Tuesday, 25 August 2009. The Captain announced last night that we could not sail into Thira, on the island of Santorini, because of bad weather. So instead we sail into Samos town on the island of Samos.
Samos, like Thira, is also a tender port - by which I mean that there is not a harbour large enough to take a large cruise ship so Thomson Celebration anchors off the shore and we transfer into their tender boats for a short ride much closer to the water than we get onboard the ship!
As we climbed out of the tender boat we could see a fortress on the hill in front of us and decided to walk up to it. We went up the hill to a dead end that delivered us to someone's front door and we swerved to the right and then up a bit more only to find we had gone past the fort and landed at a church on top of the hill.
The church had the ruins of a far older basilica on the land adjacent and we had a look at that for a while and then went for a look at the Greek church with it's garden full of orange flowers.
The church was open to visitors, but it was such a nice day that we opted to stay outside and we made our way inland to find ourselves on a busy main street.
I enjoyed the bustle of locals doing their shopping or standing on corners to people watch - I suspect they were watching us actually as I must confess there were a few sights amongst our fellow passengers, as there are in any large group!
At the top of this street was another ruin - a temple to the goddess Diane, the Roman name for Artemis. However this had at the most a couple of stones and it was the equivalent of knocking your garden shed down and erecting a sign saying "the site of"... A bit like New Brighton did with their open air baths actually... Several decades later there is still a big empty oblong sunken patch on the grass with a sign next to it!
We walked back down the hill to the harbour and then walked along its length. Two young children were begging, a boy of around six, sitting cross legged in the baking heat, playing a tiny bazouki stringed instrument. He was getting a tune from it too. A girl of at the most three years old with a small accordian around her shoulders that she squeezed in and out, looking lost and obviously not wanting to be there. Heart rending, but then you see the mother, sitting in the shade, smoking and reading magazines, taking money from the kids whenever they had enough to give her and sending them back, scolding the little girl who wanted some shade... You can feel sorry for the kids but it's not them that end up with any money you give.
You can get some idea of the steep slope behind the harbour from this shot where the steps keep going up and up way up to the roof height of the yellow building in the distance.
Some of the bars had spent a lot of thought on their theming!
The harbour was bright with small boats painted in reds and blues.
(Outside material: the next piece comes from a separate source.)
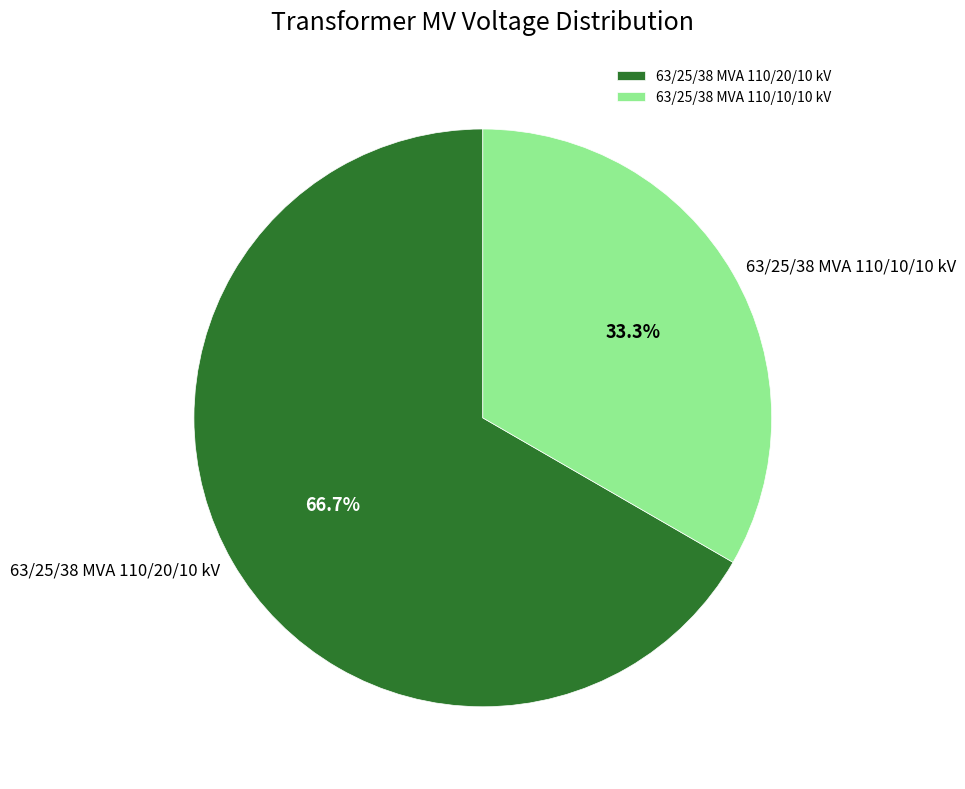

Rank the categories by value from highest to lowest.

63/25/38 MVA 110/20/10 kV, 63/25/38 MVA 110/10/10 kV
It would have made a good watercolour and I did doodle a bit in a small pad of watercolour paper that my daughter, Gill, had bought for me. I find boats quite difficult to do though, so I gave up on that one!
On the other side of the far harbour wall was a crowded beach, people swimming and laughing, unaware of the tragic little drama being enacted on the harbour wall. We walked back along towards the point where the tender boat would pick us up, but I wanted to sketch the view of the castle first.
I spent half an hour capturing the outline and some of the detail and we went for a drink in one of the cafe/bars before heading back to the ship. I finished the sketch later in the Horizon bar, adding all the stonework and roof tiling detail and scribble hatching the trees and shrubs.
We were wondering again about tomorrow. We had heard Athens was affected by fires. However the captain had good news - we would be going tomorrow.